Managed applications. If you use Active Directory or Microsoft System Center Configuration Manager (Configuration Manager) to deploy applications, you can import applications using the deployed installations. First you load the Active Directory and Configuration Manager data into the AppDNA database. The Active Directory and Configuration Manager data includes organizational units, groups, collections, users, computers, and the installation operations for applications that have been deployed.
After the Active Directory and Configuration Manager data is in the AppDNA database, the Managed Applications screen lists all applications deployed through Active Directory and Configuration Manager. You can select the ones you want to import and AppDNA transfers them to the Import Applications screen where you can import them into AppDNA in the normal way.
When you work with Active Directory and Configuration Manager data in this way, AppDNA creates organization reports. These provide summaries of the status of the managed applications that have been deployed to users and computers in the groups and organizational units that are defined in Active Directory or Configuration Manager.
For more information, see Integrate data from Active Directory and Configuration Manager.
Discovery and rationalization.

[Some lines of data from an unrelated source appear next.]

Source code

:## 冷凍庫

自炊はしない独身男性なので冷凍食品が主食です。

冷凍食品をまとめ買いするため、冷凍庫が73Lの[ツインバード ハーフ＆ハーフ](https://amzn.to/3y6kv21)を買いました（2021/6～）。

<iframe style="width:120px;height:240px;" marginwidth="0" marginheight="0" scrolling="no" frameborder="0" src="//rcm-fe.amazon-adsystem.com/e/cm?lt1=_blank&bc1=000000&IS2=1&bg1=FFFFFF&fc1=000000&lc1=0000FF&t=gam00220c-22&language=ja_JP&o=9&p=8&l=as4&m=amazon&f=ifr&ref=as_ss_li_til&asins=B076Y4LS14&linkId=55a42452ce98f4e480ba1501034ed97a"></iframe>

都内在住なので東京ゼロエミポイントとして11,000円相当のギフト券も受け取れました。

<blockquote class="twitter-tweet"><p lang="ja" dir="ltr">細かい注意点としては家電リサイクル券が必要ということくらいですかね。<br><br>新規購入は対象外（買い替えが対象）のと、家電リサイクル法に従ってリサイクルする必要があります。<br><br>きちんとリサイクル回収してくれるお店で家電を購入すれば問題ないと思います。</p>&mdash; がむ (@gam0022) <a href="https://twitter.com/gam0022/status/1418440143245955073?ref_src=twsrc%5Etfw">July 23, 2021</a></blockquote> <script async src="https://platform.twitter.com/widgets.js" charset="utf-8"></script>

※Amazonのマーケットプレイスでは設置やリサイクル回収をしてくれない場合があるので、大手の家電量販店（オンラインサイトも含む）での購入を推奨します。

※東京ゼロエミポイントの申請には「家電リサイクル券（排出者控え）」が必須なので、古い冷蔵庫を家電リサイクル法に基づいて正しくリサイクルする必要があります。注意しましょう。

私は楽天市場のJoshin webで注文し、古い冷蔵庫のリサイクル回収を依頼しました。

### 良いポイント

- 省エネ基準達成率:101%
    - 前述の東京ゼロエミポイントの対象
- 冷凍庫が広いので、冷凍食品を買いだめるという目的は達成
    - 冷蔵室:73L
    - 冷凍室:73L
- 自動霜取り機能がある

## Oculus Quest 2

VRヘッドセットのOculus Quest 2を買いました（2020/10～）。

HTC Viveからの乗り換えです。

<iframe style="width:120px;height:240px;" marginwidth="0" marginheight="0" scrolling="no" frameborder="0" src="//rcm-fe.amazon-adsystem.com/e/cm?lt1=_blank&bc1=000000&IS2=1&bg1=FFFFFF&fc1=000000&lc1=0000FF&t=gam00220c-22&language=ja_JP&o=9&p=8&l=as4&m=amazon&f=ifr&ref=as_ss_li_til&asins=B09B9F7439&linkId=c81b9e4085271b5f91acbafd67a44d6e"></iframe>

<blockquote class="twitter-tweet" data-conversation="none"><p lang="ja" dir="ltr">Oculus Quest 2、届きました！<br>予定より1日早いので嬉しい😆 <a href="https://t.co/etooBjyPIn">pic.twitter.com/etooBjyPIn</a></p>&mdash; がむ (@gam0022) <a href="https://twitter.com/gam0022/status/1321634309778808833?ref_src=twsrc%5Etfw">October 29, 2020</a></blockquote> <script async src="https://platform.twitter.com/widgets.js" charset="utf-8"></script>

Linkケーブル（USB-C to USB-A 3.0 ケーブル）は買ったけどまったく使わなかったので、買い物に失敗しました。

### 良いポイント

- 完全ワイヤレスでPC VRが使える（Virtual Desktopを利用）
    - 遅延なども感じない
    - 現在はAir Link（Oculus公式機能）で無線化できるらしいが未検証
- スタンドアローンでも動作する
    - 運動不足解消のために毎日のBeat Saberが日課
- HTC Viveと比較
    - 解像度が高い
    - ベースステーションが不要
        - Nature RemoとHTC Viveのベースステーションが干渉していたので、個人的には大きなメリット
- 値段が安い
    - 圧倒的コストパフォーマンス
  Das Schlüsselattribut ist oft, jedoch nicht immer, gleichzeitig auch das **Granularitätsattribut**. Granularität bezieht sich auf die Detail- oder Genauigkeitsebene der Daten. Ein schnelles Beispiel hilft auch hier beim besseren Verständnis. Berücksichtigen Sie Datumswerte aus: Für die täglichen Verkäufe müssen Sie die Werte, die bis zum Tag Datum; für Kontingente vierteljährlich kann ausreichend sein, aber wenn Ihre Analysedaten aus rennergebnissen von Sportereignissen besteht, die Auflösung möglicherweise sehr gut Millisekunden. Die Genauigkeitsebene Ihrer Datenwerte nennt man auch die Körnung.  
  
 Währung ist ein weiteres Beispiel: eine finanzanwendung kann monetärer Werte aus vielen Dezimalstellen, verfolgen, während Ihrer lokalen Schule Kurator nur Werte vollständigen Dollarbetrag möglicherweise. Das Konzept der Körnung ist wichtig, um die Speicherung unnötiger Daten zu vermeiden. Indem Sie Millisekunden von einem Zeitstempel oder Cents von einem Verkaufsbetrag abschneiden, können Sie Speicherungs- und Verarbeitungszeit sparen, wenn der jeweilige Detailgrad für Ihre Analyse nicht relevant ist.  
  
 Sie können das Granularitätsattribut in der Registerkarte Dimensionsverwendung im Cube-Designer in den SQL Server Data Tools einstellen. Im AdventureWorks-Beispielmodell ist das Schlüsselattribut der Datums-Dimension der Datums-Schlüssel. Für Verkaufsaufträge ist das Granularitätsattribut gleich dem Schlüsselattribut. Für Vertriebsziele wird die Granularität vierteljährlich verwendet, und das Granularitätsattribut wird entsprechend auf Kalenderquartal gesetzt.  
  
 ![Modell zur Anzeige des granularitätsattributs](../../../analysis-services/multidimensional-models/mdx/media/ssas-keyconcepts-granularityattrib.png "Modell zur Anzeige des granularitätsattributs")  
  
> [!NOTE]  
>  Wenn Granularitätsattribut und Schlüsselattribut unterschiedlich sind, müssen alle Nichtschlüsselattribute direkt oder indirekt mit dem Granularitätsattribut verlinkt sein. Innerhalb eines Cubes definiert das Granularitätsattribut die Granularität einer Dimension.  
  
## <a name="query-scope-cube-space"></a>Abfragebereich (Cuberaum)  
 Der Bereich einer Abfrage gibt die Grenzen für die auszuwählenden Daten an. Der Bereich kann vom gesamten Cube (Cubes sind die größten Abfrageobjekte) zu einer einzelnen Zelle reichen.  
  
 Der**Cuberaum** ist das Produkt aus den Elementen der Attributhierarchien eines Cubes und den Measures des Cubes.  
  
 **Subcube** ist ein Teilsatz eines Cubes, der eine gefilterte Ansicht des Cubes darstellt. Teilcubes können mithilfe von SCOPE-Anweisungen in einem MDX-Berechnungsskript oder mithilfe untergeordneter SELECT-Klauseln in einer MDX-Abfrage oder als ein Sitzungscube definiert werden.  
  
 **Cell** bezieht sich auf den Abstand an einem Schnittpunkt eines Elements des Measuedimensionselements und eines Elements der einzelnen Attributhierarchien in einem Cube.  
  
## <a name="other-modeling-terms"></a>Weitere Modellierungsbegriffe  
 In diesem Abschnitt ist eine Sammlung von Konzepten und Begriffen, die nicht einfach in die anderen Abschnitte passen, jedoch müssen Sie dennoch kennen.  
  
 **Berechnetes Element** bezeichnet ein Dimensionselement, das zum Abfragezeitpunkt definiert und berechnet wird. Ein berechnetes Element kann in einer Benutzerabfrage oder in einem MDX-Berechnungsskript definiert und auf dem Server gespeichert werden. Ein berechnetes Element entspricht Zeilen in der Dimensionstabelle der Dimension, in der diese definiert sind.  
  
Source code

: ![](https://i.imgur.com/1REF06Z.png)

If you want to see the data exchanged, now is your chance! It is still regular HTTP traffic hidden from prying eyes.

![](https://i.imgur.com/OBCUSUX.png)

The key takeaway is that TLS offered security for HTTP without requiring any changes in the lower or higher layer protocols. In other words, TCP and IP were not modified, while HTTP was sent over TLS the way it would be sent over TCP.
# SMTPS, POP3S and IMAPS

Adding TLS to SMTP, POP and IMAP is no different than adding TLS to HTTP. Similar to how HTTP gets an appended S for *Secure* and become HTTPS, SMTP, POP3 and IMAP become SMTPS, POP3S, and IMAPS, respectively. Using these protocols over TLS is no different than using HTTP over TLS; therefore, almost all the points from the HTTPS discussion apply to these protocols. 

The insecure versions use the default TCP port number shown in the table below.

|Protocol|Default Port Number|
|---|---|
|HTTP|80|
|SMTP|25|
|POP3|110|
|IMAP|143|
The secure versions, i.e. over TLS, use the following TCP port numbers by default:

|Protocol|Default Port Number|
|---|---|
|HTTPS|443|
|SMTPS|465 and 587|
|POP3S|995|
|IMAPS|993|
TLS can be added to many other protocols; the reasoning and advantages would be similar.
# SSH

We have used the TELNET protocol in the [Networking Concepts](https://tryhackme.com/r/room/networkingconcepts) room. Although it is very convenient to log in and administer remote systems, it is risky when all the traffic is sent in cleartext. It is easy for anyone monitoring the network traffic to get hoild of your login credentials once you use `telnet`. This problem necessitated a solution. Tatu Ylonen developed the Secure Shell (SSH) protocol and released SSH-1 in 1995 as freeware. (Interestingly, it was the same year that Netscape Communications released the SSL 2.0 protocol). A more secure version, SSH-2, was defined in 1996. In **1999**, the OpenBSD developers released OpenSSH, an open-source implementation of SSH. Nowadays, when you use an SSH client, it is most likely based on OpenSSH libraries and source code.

To find out which Windows applications are used across your enterprise, use the Discover Applications screen. This integrates with, and relies upon, Lakeside SysTrack, which audits and tracks actual application use within the enterprise. The Discover Applications screen pulls in the application auditing information from the SysTrack database and lists the applications that are in use across your organization. This can help you rationalize the applications and decide which you want to migrate to a new platform, for example. You can then import those applications into AppDNA.
For more information, see Discover Applications.
You can import web applications into AppDNA by using two different approaches or a combination of both.
- Use the AppDNA directed spider to crawl over the run-time HTML pages and capture them for import into AppDNA.
- Import the web application’s source files.
- Combine the output from the directed spider with the web application’s source files.
Both approaches can be done from within AppDNA or by using the stand-alone AppDNA Web Application Capture tools.